TASK REQUIREMENTS:
Repeat the material from the line with "What is the greatest value displayed?" up to and including the line with "Which series has", leaving out any pictures.

DATA FOR ANALYSIS:
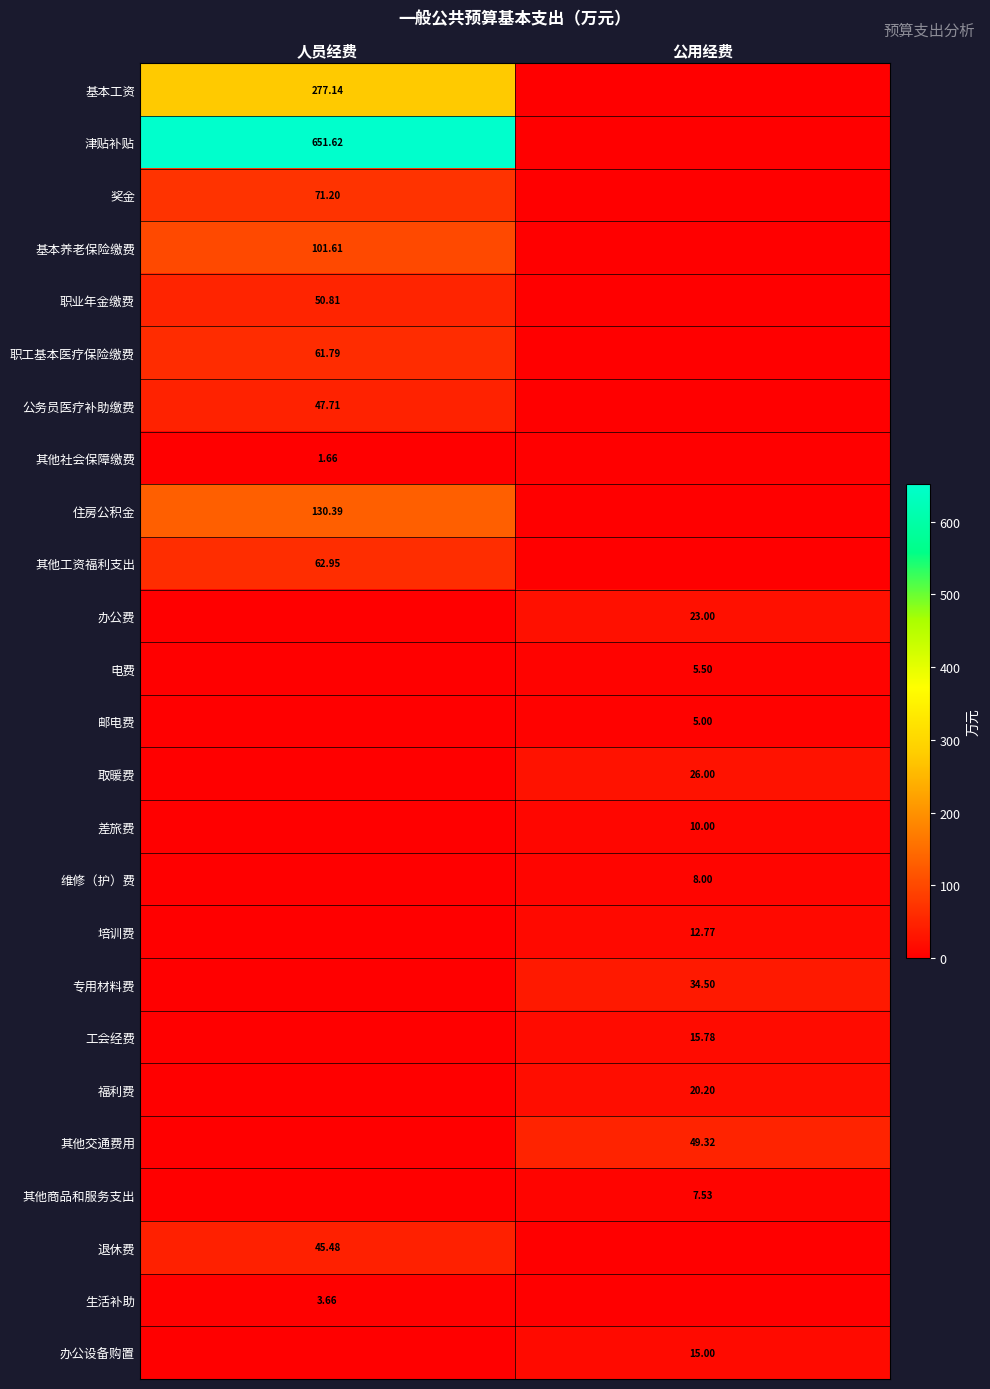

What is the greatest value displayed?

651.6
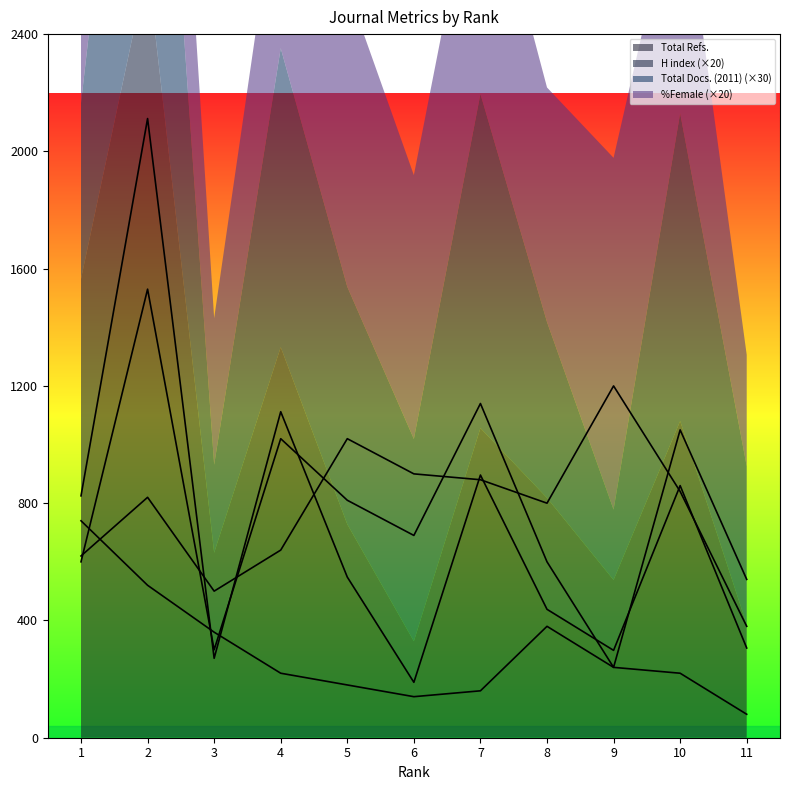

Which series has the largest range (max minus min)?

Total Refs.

--

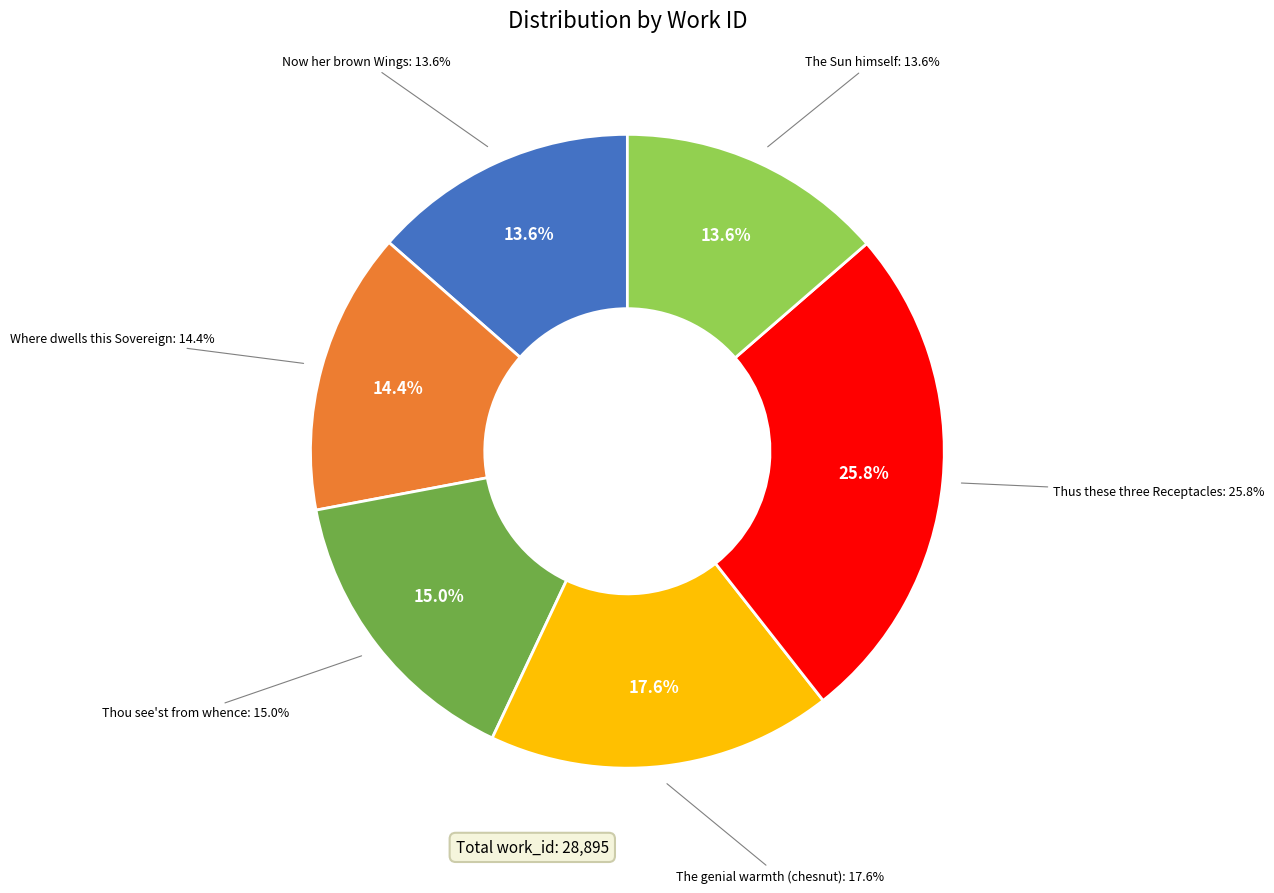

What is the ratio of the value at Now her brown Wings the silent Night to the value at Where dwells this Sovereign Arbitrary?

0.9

TASK RESULT:
What is the greatest value displayed?

651.6

Which series has the largest range (max minus min)?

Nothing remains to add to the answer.